• WORK REQUEST
Check each line of the data below for the string "auto". Then give the number of lines that have it, without anything else.

Stored items
---+---

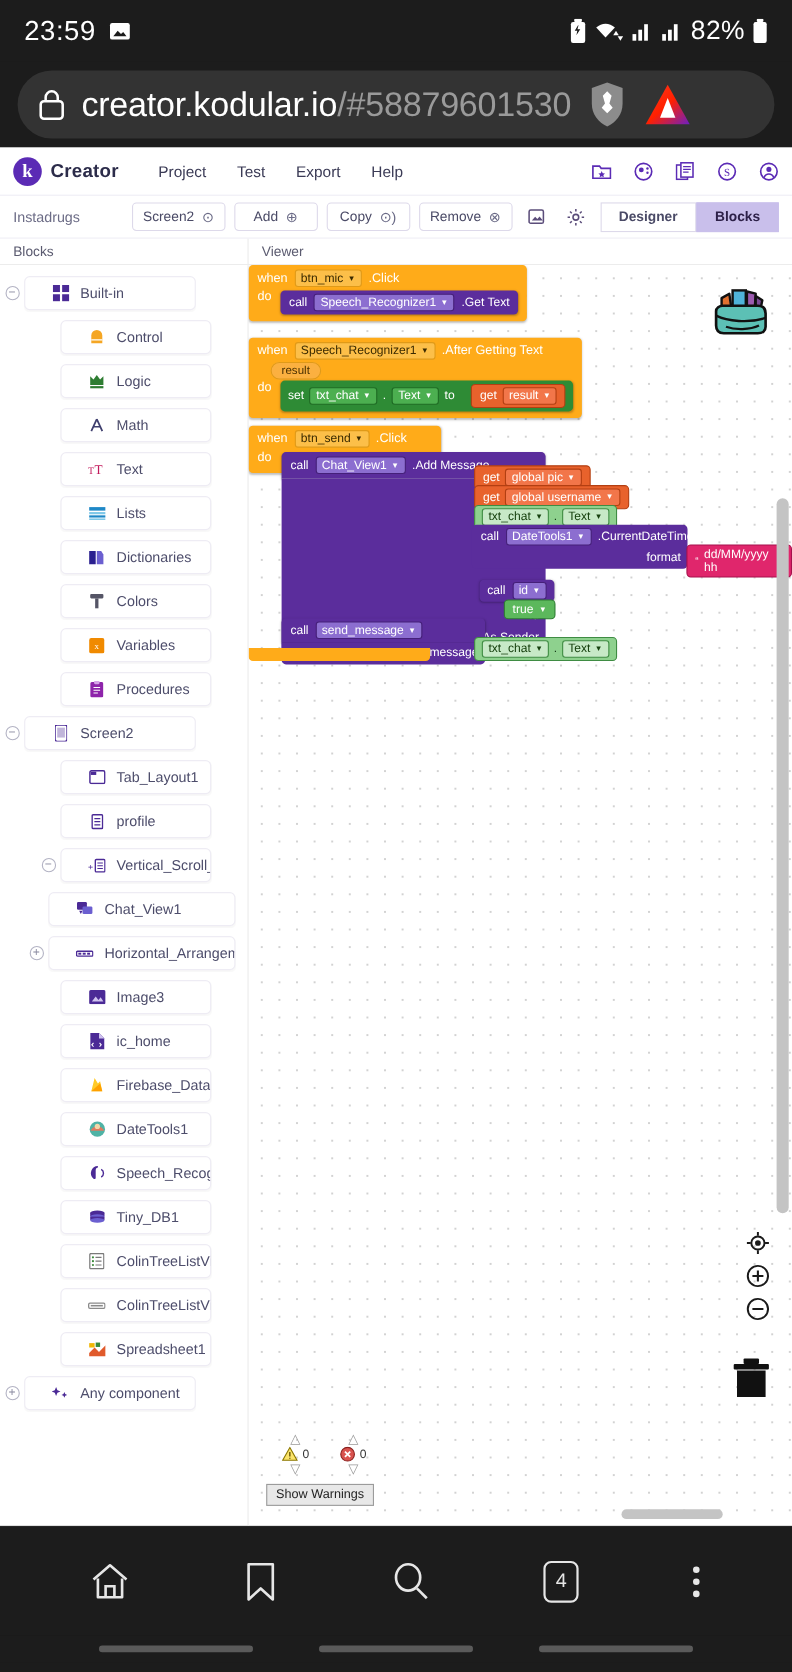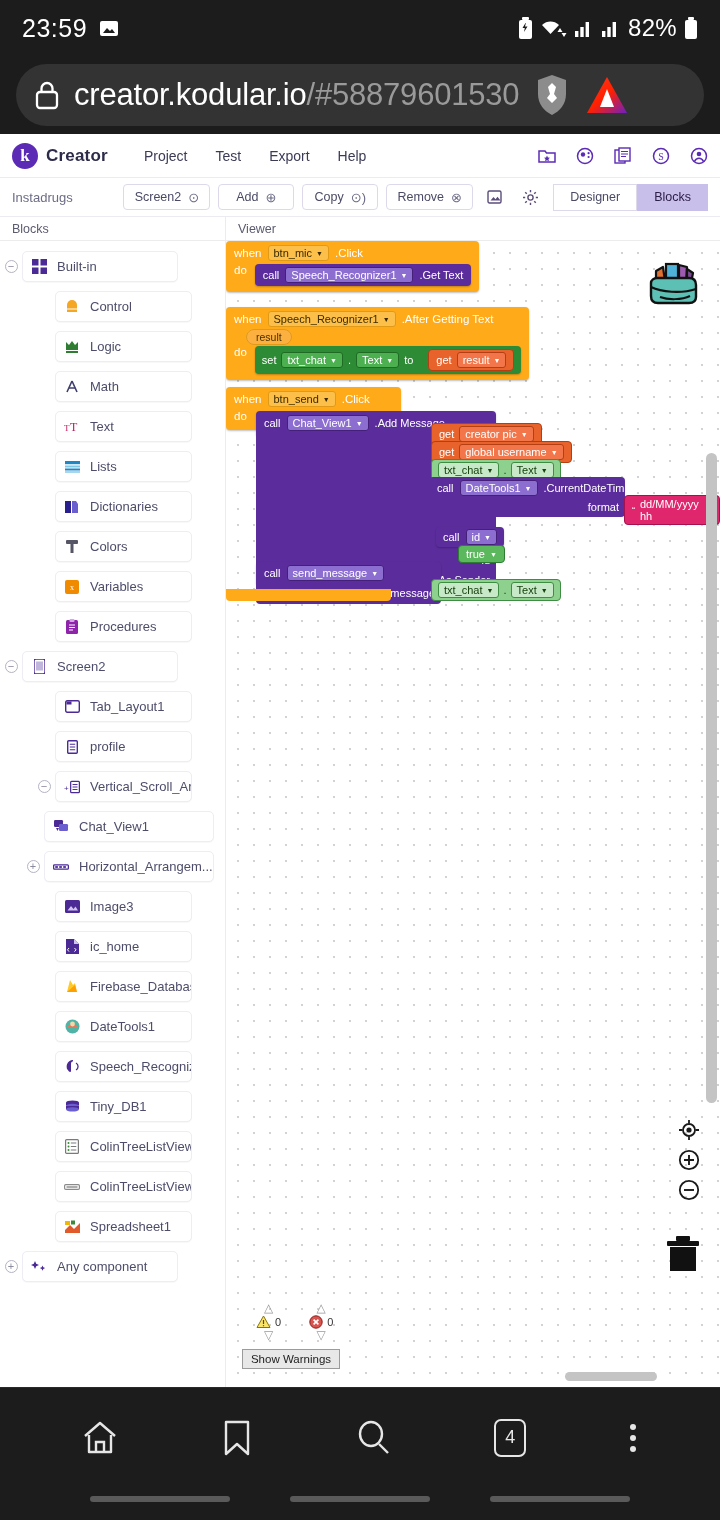--- a/index.html
+++ b/index.html
@@ -67,7 +67,7 @@
   }
   .tb-btn .gly { font-size: 13px; color: #6a6a86; line-height: 1; }
   .tb-icons { display: flex; align-items: center; gap: 18px; margin-left: 6px; margin-right: 14px; }
-  .seg { display: flex; margin-left: auto; }
+  .seg { display: flex; margin-left: auto; font-weight: bold; }
   .seg-btn {
     height: 27px; padding: 0 16px; font-size: 12.5px; color: #4a4a66;
     border: 1px solid #ddd9ea; display: flex; align-items: center; justify-content: center;

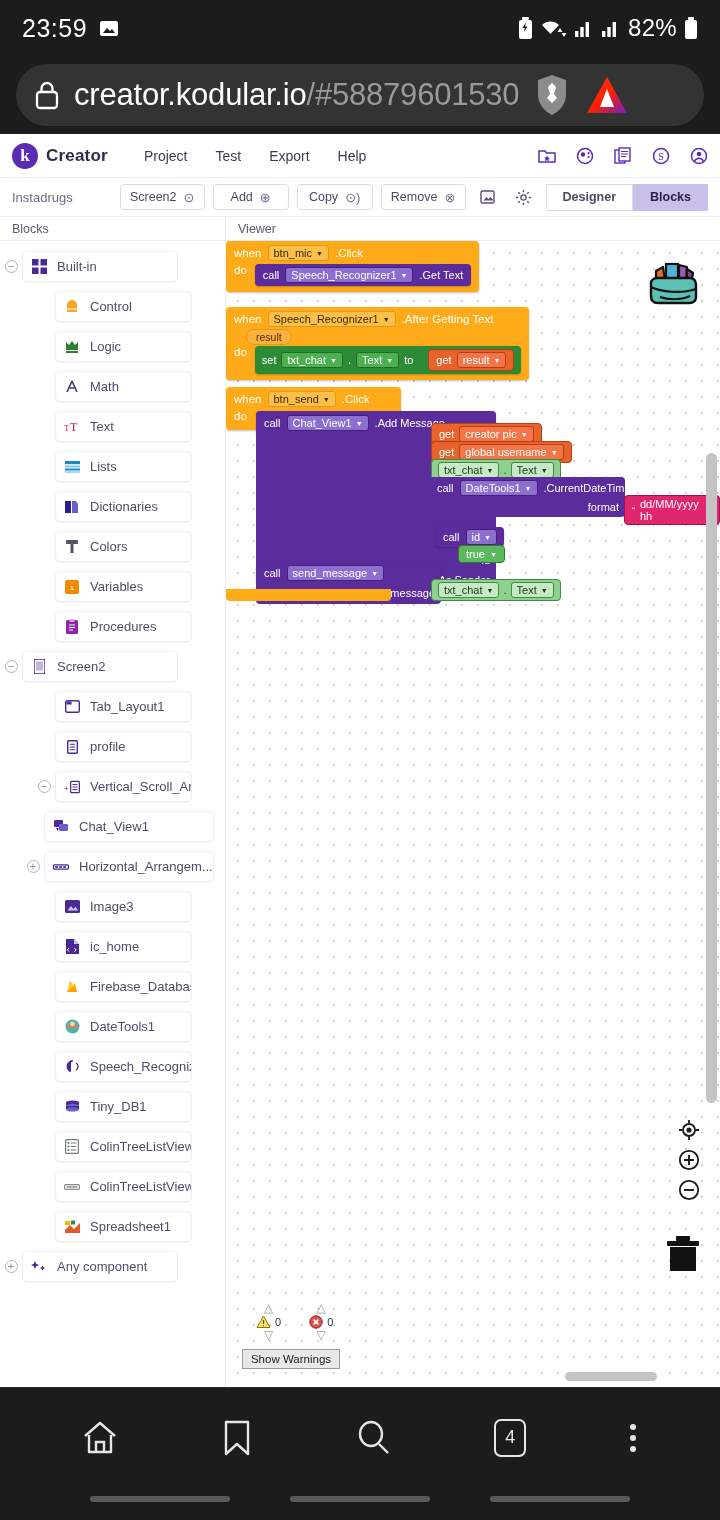--- a/index.html
+++ b/index.html
@@ -98,7 +98,7 @@
   }
   .node {
     flex: 1; height: 31px; background: #fff; border: 1px solid #eeecf4; border-radius: 5px;
-    display: flex; align-items: center; gap: 10px; padding-left: 8px;
+    display: flex; align-items: center; gap: 10px; padding-left: 24px;
     font-size: 13px; color: #4d4d6b;
     box-shadow: 0 1px 1px rgba(0,0,0,.03);
     overflow: hidden; white-space: nowrap;

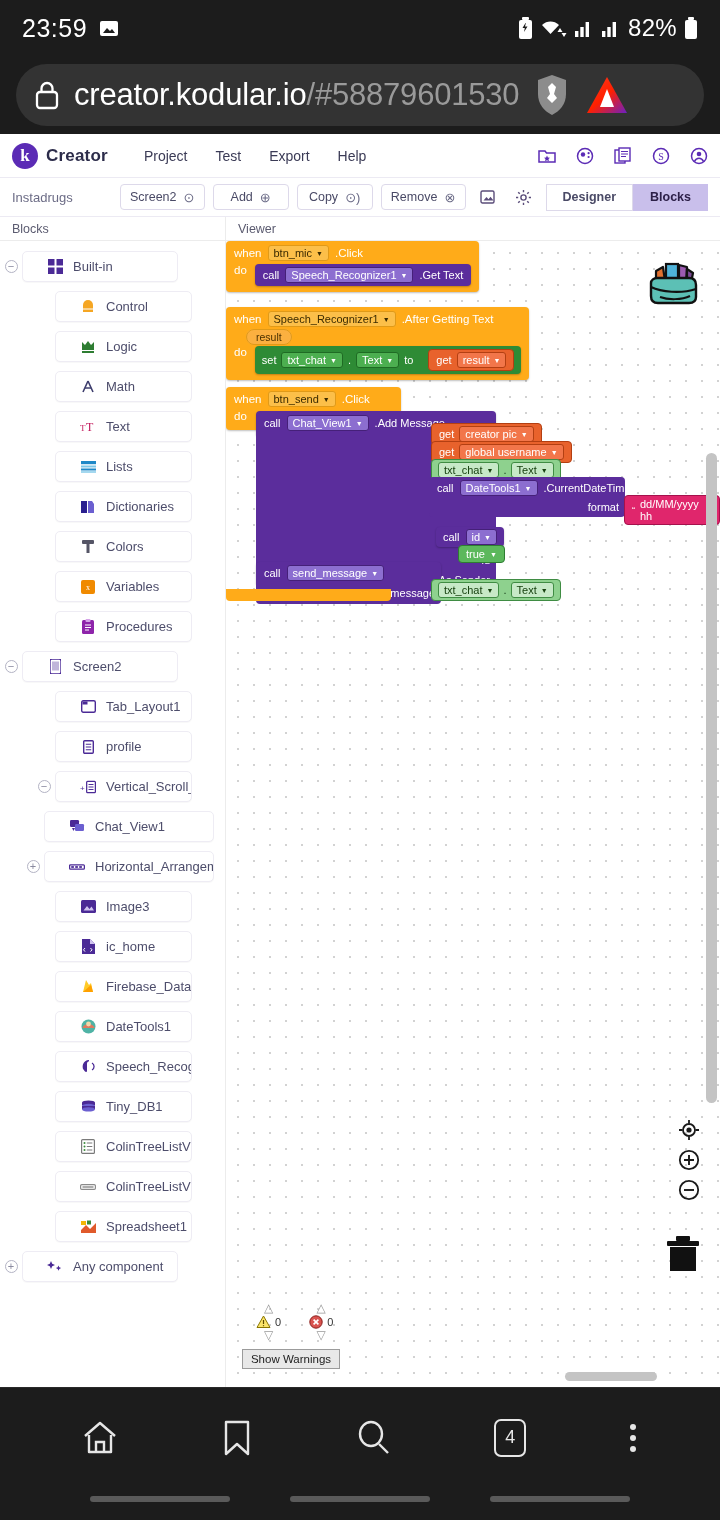--- a/index.html
+++ b/index.html
@@ -846,7 +846,7 @@
           <span class="get-orange">
             <span>get</span>
             <span class="field-o">
-                <span>creator pic</span>
+                <span>global pic</span>
                 <span class="caret">▼</span>
               </span>
           </span>

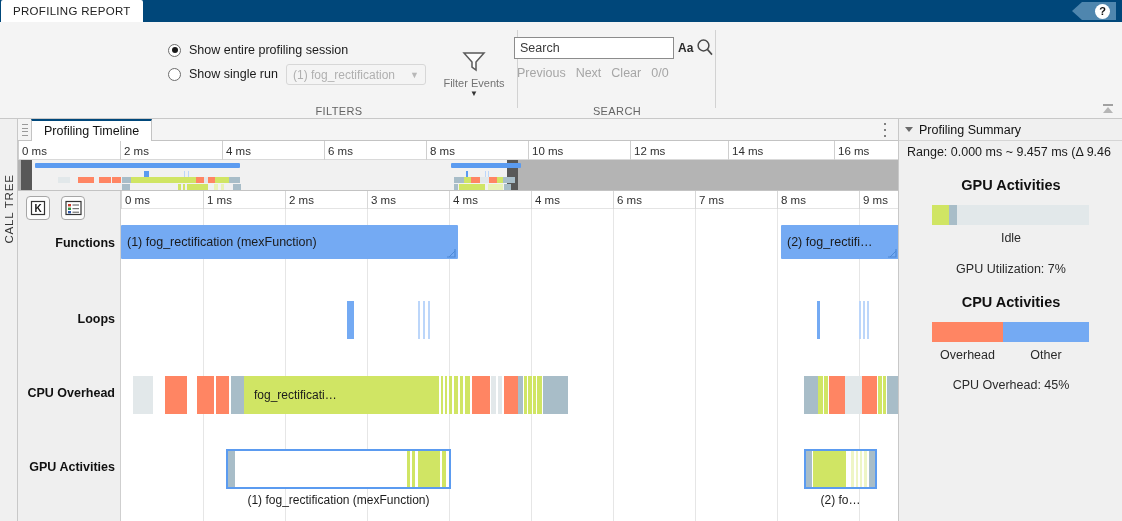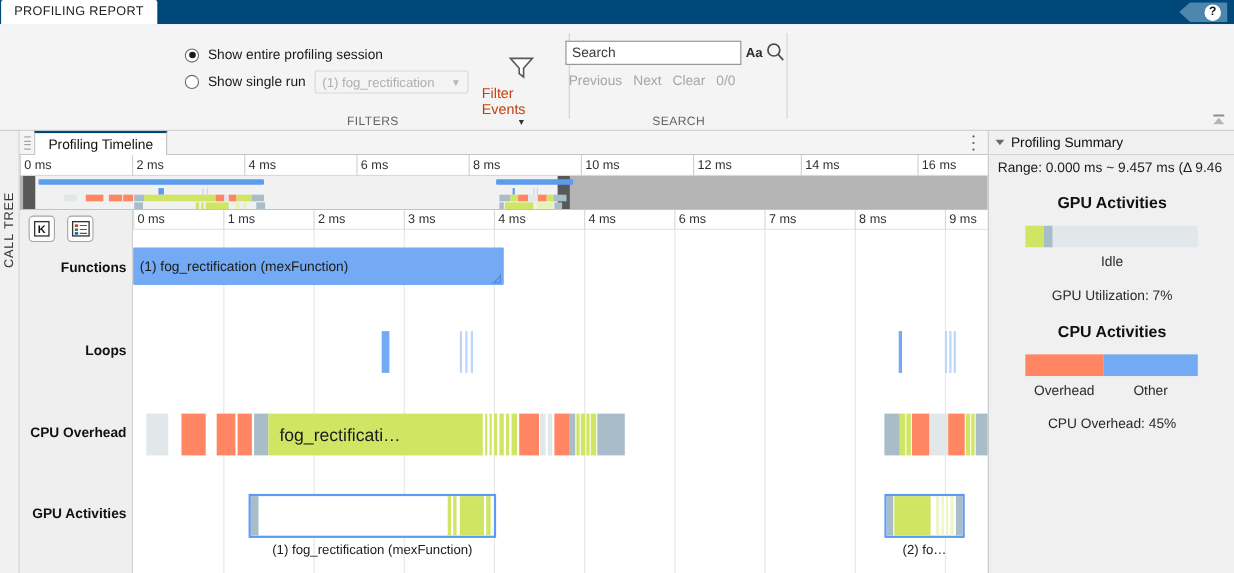--- a/index.html
+++ b/index.html
@@ -84,7 +84,7 @@
     position: absolute; top: 28px; width: 72px;
     display: flex; flex-direction: column; align-items: center; cursor: pointer;
   }
-  .filter-btn .fl { font-size: 13px; color: #c2410c; margin-top: 2px; }
+  .filter-btn .fl { font-size: 11px; color: #737373; margin-top: 2px; }
   .filter-btn .fc { font-size: 8px; color: #333; line-height: 6px; margin-top: 2px; }
 
   

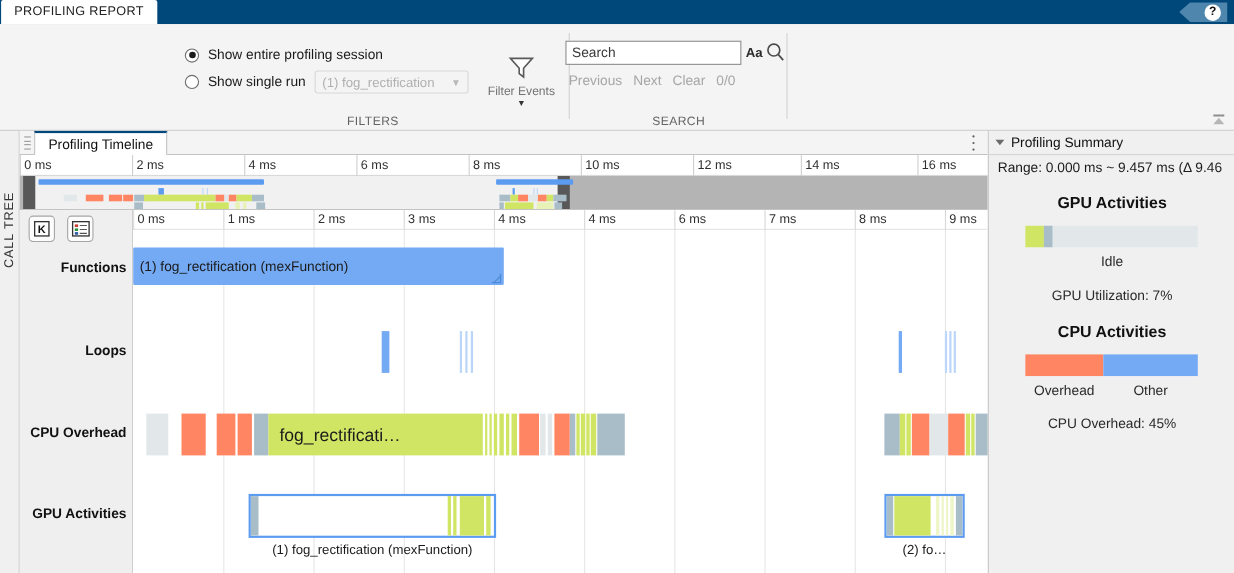--- a/index.html
+++ b/index.html
@@ -461,6 +461,13 @@
 
         <div class="bar-func" style="left:0;top:34px;width:337px;height:34px">
           <span>(1) fog_rectification (mexFunction)</span>
+          <svg class="corner" width="9" height="9" viewBox="0 0 9 9">
+            <path d="M0 8 L8 8 L8 0" fill="none" stroke="#2f6fbf" stroke-width="1.2"></path>
+            <path d="M2 8 L8 2" stroke="#2f6fbf" stroke-width="1"></path>
+          </svg>
+        </div>
+        <div class="bar-func" style="left:660px;top:34px;width:118px;height:34px">
+          <span>(2) fog_rectifi…</span>
           <svg class="corner" width="9" height="9" viewBox="0 0 9 9">
             <path d="M0 8 L8 8 L8 0" fill="none" stroke="#2f6fbf" stroke-width="1.2"></path>
             <path d="M2 8 L8 2" stroke="#2f6fbf" stroke-width="1"></path>

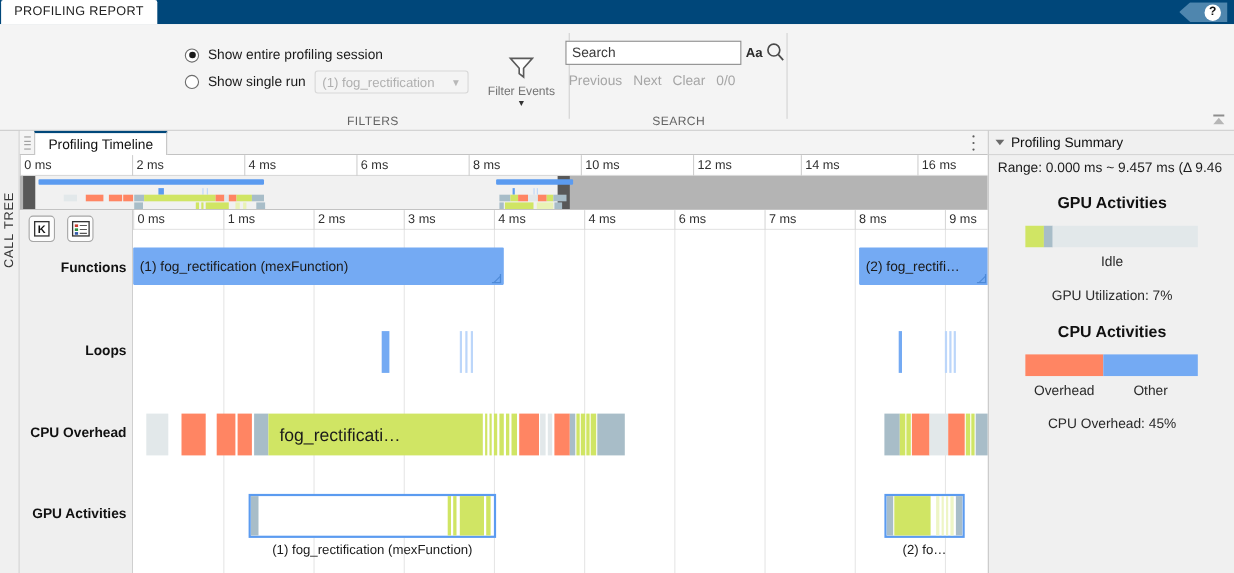--- a/index.html
+++ b/index.html
@@ -209,7 +209,7 @@
   .bar-loop.faint { background: #bcd6fa; }
   .seg { position: absolute; cursor: pointer; }
   .seg-lbl {
-    position: absolute; font-size: 16px; color: #1b1b1b;
+    position: absolute; font-size: 12px; color: #1b1b1b;
     white-space: nowrap; overflow: hidden;
   }
   .gpu-box {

---+---

• ANSWER SPACE
2